[Start of section]

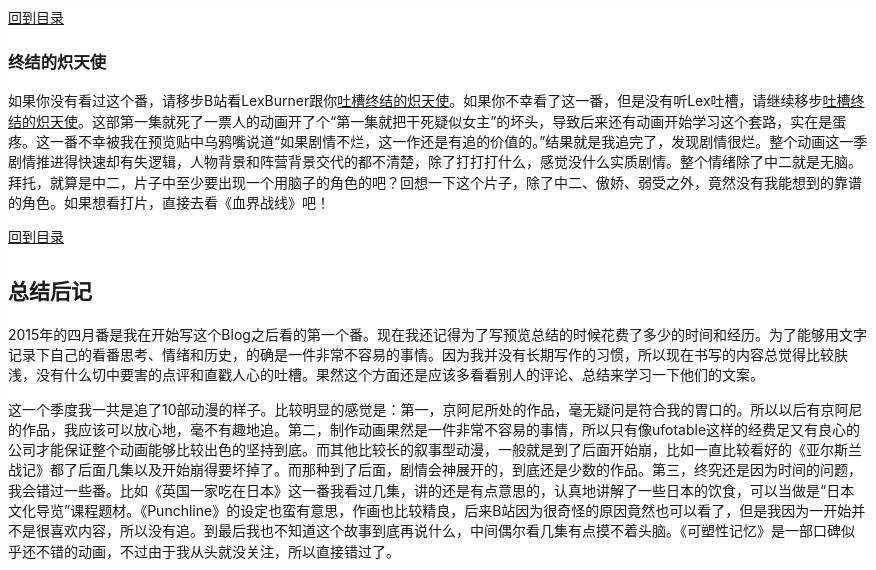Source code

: [回到目录](#TOC)


###  <a id="serafu"></a>  终结的炽天使

如果你没有看过这个番，请移步B站看LexBurner跟你[吐槽终结的炽天使](http://www.bilibili.com/video/av2458030/)。如果你不幸看了这一番，但是没有听Lex吐槽，请继续移步[吐槽终结的炽天使](http://www.bilibili.com/video/av2458030/)。这部第一集就死了一票人的动画开了个“第一集就把干死疑似女主”的坏头，导致后来还有动画开始学习这个套路，实在是蛋疼。这一番不幸被我在预览贴中乌鸦嘴说道“如果剧情不烂，这一作还是有追的价值的。”结果就是我追完了，发现剧情很烂。整个动画这一季剧情推进得快速却有失逻辑，人物背景和阵营背景交代的都不清楚，除了打打打什么，感觉没什么实质剧情。整个情绪除了中二就是无脑。拜托，就算是中二，片子中至少要出现一个用脑子的角色的吧？回想一下这个片子，除了中二、傲娇、弱受之外，竟然没有我能想到的靠谱的角色。如果想看打片，直接去看《血界战线》吧！

[回到目录](#TOC)


## 总结后记

2015年的四月番是我在开始写这个Blog之后看的第一个番。现在我还记得为了写预览总结的时候花费了多少的时间和经历。为了能够用文字记录下自己的看番思考、情绪和历史，的确是一件非常不容易的事情。因为我并没有长期写作的习惯，所以现在书写的内容总觉得比较肤浅，没有什么切中要害的点评和直戳人心的吐槽。果然这个方面还是应该多看看别人的评论、总结来学习一下他们的文案。

这一个季度我一共是追了10部动漫的样子。比较明显的感觉是：第一，京阿尼所处的作品，毫无疑问是符合我的胃口的。所以以后有京阿尼的作品，我应该可以放心地，毫不有趣地追。第二，制作动画果然是一件非常不容易的事情，所以只有像ufotable这样的经费足又有良心的公司才能保证整个动画能够比较出色的坚持到底。而其他比较长的叙事型动漫，一般就是到了后面开始崩，比如一直比较看好的《亚尔斯兰战记》都了后面几集以及开始崩得要坏掉了。而那种到了后面，剧情会神展开的，到底还是少数的作品。第三，终究还是因为时间的问题，我会错过一些番。比如《英国一家吃在日本》这一番我看过几集，讲的还是有点意思的，认真地讲解了一些日本的饮食，可以当做是“日本文化导览”课程题材。《Punchline》的设定也蛮有意思，作画也比较精良，后来B站因为很奇怪的原因竟然也可以看了，但是我因为一开始并不是很喜欢内容，所以没有追。到最后我也不知道这个故事到底再说什么，中间偶尔看几集有点摸不着头脑。《可塑性记忆》是一部口碑似乎还不错的动画，不过由于我从头就没关注，所以直接错过了。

[End of section]

REQUEST → Repeat all of the material above word for word, leaving out the pictures.

SOLUTION TO THE EXERCISE →
Source code

: [回到目录](#TOC)


###  <a id="serafu"></a>  终结的炽天使

如果你没有看过这个番，请移步B站看LexBurner跟你[吐槽终结的炽天使](http://www.bilibili.com/video/av2458030/)。如果你不幸看了这一番，但是没有听Lex吐槽，请继续移步[吐槽终结的炽天使](http://www.bilibili.com/video/av2458030/)。这部第一集就死了一票人的动画开了个“第一集就把干死疑似女主”的坏头，导致后来还有动画开始学习这个套路，实在是蛋疼。这一番不幸被我在预览贴中乌鸦嘴说道“如果剧情不烂，这一作还是有追的价值的。”结果就是我追完了，发现剧情很烂。整个动画这一季剧情推进得快速却有失逻辑，人物背景和阵营背景交代的都不清楚，除了打打打什么，感觉没什么实质剧情。整个情绪除了中二就是无脑。拜托，就算是中二，片子中至少要出现一个用脑子的角色的吧？回想一下这个片子，除了中二、傲娇、弱受之外，竟然没有我能想到的靠谱的角色。如果想看打片，直接去看《血界战线》吧！

[回到目录](#TOC)


## 总结后记

2015年的四月番是我在开始写这个Blog之后看的第一个番。现在我还记得为了写预览总结的时候花费了多少的时间和经历。为了能够用文字记录下自己的看番思考、情绪和历史，的确是一件非常不容易的事情。因为我并没有长期写作的习惯，所以现在书写的内容总觉得比较肤浅，没有什么切中要害的点评和直戳人心的吐槽。果然这个方面还是应该多看看别人的评论、总结来学习一下他们的文案。

这一个季度我一共是追了10部动漫的样子。比较明显的感觉是：第一，京阿尼所处的作品，毫无疑问是符合我的胃口的。所以以后有京阿尼的作品，我应该可以放心地，毫不有趣地追。第二，制作动画果然是一件非常不容易的事情，所以只有像ufotable这样的经费足又有良心的公司才能保证整个动画能够比较出色的坚持到底。而其他比较长的叙事型动漫，一般就是到了后面开始崩，比如一直比较看好的《亚尔斯兰战记》都了后面几集以及开始崩得要坏掉了。而那种到了后面，剧情会神展开的，到底还是少数的作品。第三，终究还是因为时间的问题，我会错过一些番。比如《英国一家吃在日本》这一番我看过几集，讲的还是有点意思的，认真地讲解了一些日本的饮食，可以当做是“日本文化导览”课程题材。《Punchline》的设定也蛮有意思，作画也比较精良，后来B站因为很奇怪的原因竟然也可以看了，但是我因为一开始并不是很喜欢内容，所以没有追。到最后我也不知道这个故事到底再说什么，中间偶尔看几集有点摸不着头脑。《可塑性记忆》是一部口碑似乎还不错的动画，不过由于我从头就没关注，所以直接错过了。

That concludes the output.